Remix.run Logo
saurik 18 hours ago

While those are all "filesystems", they are also (internally) alternatives to MD RAID; like, you could run zfs on top of MD RAID, but it feels like a waste of zfs (and the same largely goes for btrfs and bcachefs). It thereby is not at all clear to me that it is the filesystems that are "immune to this issue" rather than their respective RAID-like behaviors, as it seems to be the latter that the discussion was focussing on (hence the initial mention of potentially adding btrfs to the issue, which did not otherwise mention any filesystem at all). Put another way: if you did do the unusual thing of running zfs on top of MD RAID, I actually bet you are still vulnerable to this scenario.

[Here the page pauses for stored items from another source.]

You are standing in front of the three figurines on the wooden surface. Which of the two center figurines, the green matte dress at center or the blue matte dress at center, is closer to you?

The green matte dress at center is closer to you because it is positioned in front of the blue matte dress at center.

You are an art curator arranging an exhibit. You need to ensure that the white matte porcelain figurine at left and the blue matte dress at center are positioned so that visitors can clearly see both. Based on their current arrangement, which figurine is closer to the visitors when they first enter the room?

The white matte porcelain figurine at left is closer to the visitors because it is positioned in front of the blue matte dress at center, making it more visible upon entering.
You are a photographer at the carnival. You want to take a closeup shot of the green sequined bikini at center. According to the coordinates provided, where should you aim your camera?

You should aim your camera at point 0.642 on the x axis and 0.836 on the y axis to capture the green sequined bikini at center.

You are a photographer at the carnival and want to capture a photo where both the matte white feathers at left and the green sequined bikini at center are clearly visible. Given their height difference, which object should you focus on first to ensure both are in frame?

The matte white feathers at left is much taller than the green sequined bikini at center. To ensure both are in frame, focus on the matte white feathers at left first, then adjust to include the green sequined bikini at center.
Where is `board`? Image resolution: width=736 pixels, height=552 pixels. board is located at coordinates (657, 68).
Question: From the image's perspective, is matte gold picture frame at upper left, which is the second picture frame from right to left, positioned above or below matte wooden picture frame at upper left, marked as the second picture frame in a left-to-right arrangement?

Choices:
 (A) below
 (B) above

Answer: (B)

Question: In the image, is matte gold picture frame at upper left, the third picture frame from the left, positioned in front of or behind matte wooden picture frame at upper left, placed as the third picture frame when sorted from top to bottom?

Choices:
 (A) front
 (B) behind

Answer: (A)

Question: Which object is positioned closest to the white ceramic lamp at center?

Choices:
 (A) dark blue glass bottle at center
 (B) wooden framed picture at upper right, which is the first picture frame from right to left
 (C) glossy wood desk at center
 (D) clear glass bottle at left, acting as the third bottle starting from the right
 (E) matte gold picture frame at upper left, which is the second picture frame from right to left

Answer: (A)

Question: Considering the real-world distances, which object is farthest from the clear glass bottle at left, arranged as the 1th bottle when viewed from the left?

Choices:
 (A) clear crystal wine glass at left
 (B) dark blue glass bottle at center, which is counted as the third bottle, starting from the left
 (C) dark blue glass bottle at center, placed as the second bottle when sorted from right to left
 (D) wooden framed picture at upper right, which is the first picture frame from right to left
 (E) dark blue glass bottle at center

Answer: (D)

(Oh, unless you are maybe talking about something orthogonal to the fixes mentioned in the discussion thread, such as some property of the extra checksumming done by these filesystems? And so, even if the disks de-synchronize, maybe zfs will detect an error if it reads "the wrong one" off of the underlying MD RAID, rather than ending up with the other content?)

ludocode 16 hours ago | parent | next [-]

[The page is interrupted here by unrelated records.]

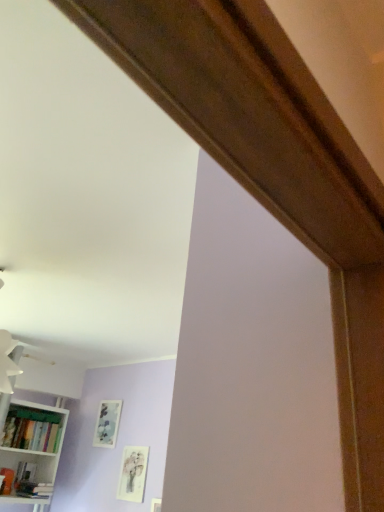
Question: Is matte green bookshelf at lower left located outside white matte bookshelf at lower left?

Choices:
 (A) yes
 (B) no

Answer: (B)

Question: Considering the relative sizes of matte green bookshelf at lower left and white matte bookshelf at lower left in the image provided, is matte green bookshelf at lower left thinner than white matte bookshelf at lower left?

Choices:
 (A) yes
 (B) no

Answer: (A)

Question: From a real-world perspective, is matte green bookshelf at lower left physically below white matte bookshelf at lower left?

Choices:
 (A) no
 (B) yes

Answer: (A)

Question: Does matte green bookshelf at lower left appear on the left side of white matte bookshelf at lower left?

Choices:
 (A) no
 (B) yes

Answer: (A)

Question: Could you tell me if matte green bookshelf at lower left is turned towards white matte bookshelf at lower left?

Choices:
 (A) no
 (B) yes

Answer: (B)

Question: Based on their sizes in the image, would you say white matte bookshelf at lower left is bigger or smaller than matte white picture frame at lower left, arranged as the 1th picture frame when viewed from the front?

Choices:
 (A) big
 (B) small

Answer: (A)

Question: Is white matte bookshelf at lower left situated inside matte white picture frame at lower left, the 2th picture frame from the left, or outside?

Choices:
 (A) outside
 (B) inside

Answer: (A)

Question: Is point pyautogui.click(x=8, y=448) closer or farther from the camera than point pyautogui.click(x=130, y=463)?

Choices:
 (A) closer
 (B) farther

Answer: (A)

Question: From the image's perspective, is white matte bookshelf at lower left located above or below matte white picture frame at lower left, the 2th picture frame from the left?

Choices:
 (A) above
 (B) below

Answer: (A)

Question: From the image's perspective, is matte white picture frame at lower left, which is the 1th picture frame from right to left, above or below white matte bookshelf at lower left?

Choices:
 (A) above
 (B) below

Answer: (B)

Question: From a real-world perspective, is matte white picture frame at lower left, which is the 1th picture frame from right to left, physically located above or below white matte bookshelf at lower left?

Choices:
 (A) below
 (B) above

Answer: (A)

Question: Looking at the image, does matte white picture frame at lower left, the 2th picture frame from the left, seem bigger or smaller compared to white matte bookshelf at lower left?

Choices:
 (A) big
 (B) small

Answer: (B)

Question: Based on their positions, is matte white picture frame at lower left, the 2th picture frame from the left, located to the left or right of white matte bookshelf at lower left?

Choices:
 (A) right
 (B) left

Answer: (A)

Question: Considering the positions of point (92, 444) and point (135, 489), is point (92, 444) closer or farther from the camera than point (135, 489)?

Choices:
 (A) closer
 (B) farther

Answer: (B)

Question: Based on their sizes in the image, would you say matte silver picture frame at center, placed as the first picture frame when sorted from back to front, is bigger or smaller than matte white picture frame at lower left, which is the 1th picture frame from right to left?

Choices:
 (A) big
 (B) small

Answer: (A)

These filesystems are not really alternatives because mdraid supports features those filesystems do not. For example, parity raid is still broken in btrfs (so it effectively does not support it), and last I checked zfs can't grow a parity raid array while mdraid can.

I run btrfs on top of mdraid in RAID6 so I can incrementally grow it while still having copy-on-write, checksums, snapshots, etc.

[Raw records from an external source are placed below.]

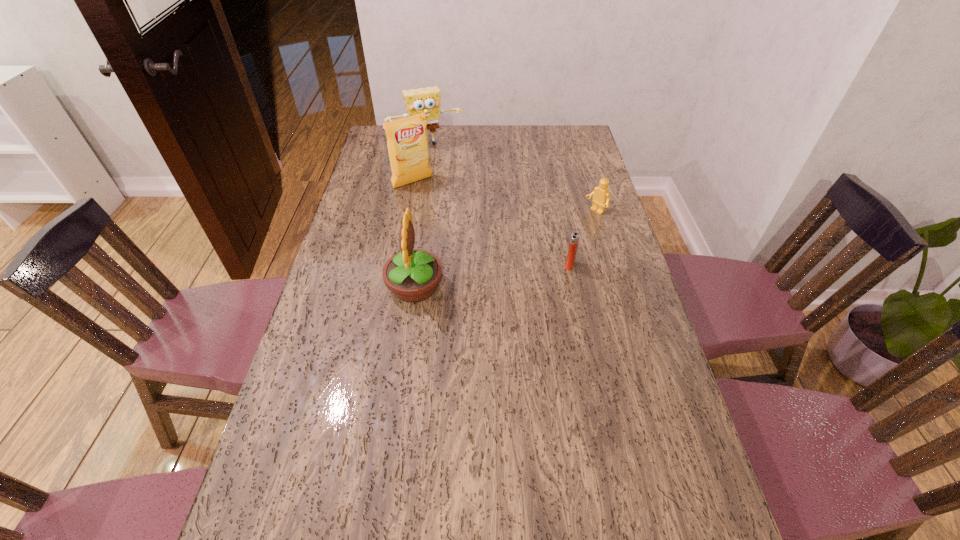
The image size is (960, 540). What are the coordinates of `sunflower` in the screenshot? It's located at (412, 275).

Where is `the fourth object from left to right`? Image resolution: width=960 pixels, height=540 pixels. the fourth object from left to right is located at coordinates (574, 240).

This screenshot has height=540, width=960. What are the coordinates of `sponge` in the screenshot? It's located at (420, 100).

Where is `the third farthest object`? The width and height of the screenshot is (960, 540). the third farthest object is located at coordinates (601, 196).

This screenshot has width=960, height=540. In order to click on the rightmost object in this screenshot , I will do `click(601, 196)`.

Where is `crisp (potato chip)`? The height and width of the screenshot is (540, 960). crisp (potato chip) is located at coordinates (407, 141).

This screenshot has width=960, height=540. Find the location of `vacant region located 0.180m on the face of the sunflower`. vacant region located 0.180m on the face of the sunflower is located at coordinates (324, 286).

Find the location of a particular element. This screenshot has width=960, height=540. vacant area situated 0.090m on the face of the sunflower is located at coordinates (355, 286).

Find the location of `blank space located on the left of the second object from right to left`. blank space located on the left of the second object from right to left is located at coordinates (472, 265).

I want to click on vacant area situated on the face of the sponge, so click(x=446, y=174).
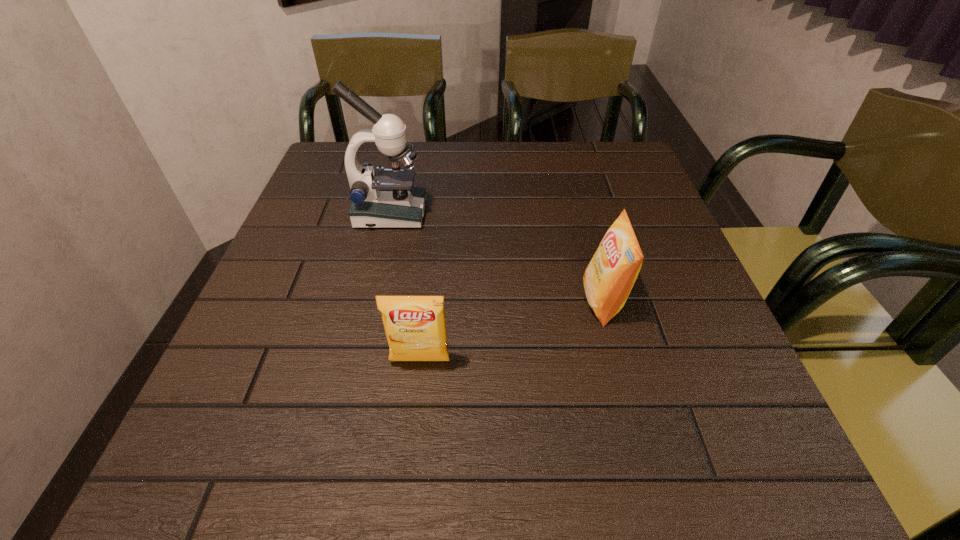
The image size is (960, 540). In order to click on free space between the left crisp (potato chip) and the rightmost object in this screenshot , I will do `click(512, 331)`.

Where is `unoccupied position between the microscope and the nearest object`? unoccupied position between the microscope and the nearest object is located at coordinates (405, 287).

In order to click on empty location between the tallest object and the nearer crisp (potato chip) in this screenshot , I will do `click(405, 287)`.

Identify the location of vacant space that's between the tallest object and the farther crisp (potato chip). (496, 258).

Where is `empty space that is in between the second farthest object and the nearer crisp (potato chip)`? empty space that is in between the second farthest object and the nearer crisp (potato chip) is located at coordinates (512, 331).

Where is `free point between the left crisp (potato chip) and the microscope`? free point between the left crisp (potato chip) and the microscope is located at coordinates (405, 287).

Locate an element on the screen. The height and width of the screenshot is (540, 960). empty space that is in between the farther crisp (potato chip) and the nearest object is located at coordinates [512, 331].

In order to click on vacant area that lies between the right crisp (potato chip) and the microscope in this screenshot , I will do `click(496, 258)`.

Find the location of a particular element. free spot between the second farthest object and the farthest object is located at coordinates (496, 258).

Where is `blank region between the second farthest object and the left crisp (potato chip)`? blank region between the second farthest object and the left crisp (potato chip) is located at coordinates (512, 331).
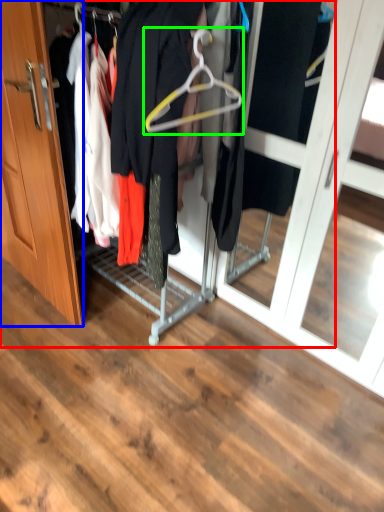
Question: Which object is positioned farthest from closet (highlighted by a red box)? Select from door (highlighted by a blue box) and hanger (highlighted by a green box).

Choices:
 (A) door
 (B) hanger

Answer: (B)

I hope that one day btrfs fixes its parity raid or bcachefs will become stable enough to fully replace mdraid. In the meantime I'll continue using mdraid with a copy-on-write filesystem on top.

bestham 2 hours ago | parent | next [-]

Like everything else in engineering it is a matter of trade offs. The setup you chose to run really hampers the usefulness of having a checksuming file system, since it cannot simply get the correct data from another drive. As a peer pointed out: ZFS does support adding additional drives to expand a RaidZ (with some trade offs). What you cannot do is change the raid topology at the fly.

bananapub 15 hours ago | parent | prev | next [-]

> zfs can't grow a parity raid array while mdraid can.

indeed out of date - that was merged a long time ago and shipped in a stable version earlier this year.

koverstreet 10 hours ago | parent | prev [-]

soon :)

Polizeiposaune 16 hours ago | parent | prev [-]

ZFS puts checksums in the block pointer, so, unless you disable checksums, it always knows the expected checksum of a block it is about to read.

When the actual checksum of what was read from storage doesn't match the expected value, it will try reading alternate locations (if there are any), and it will write back the corrected block if it succeeds in reconstructing a block with the expected checksum.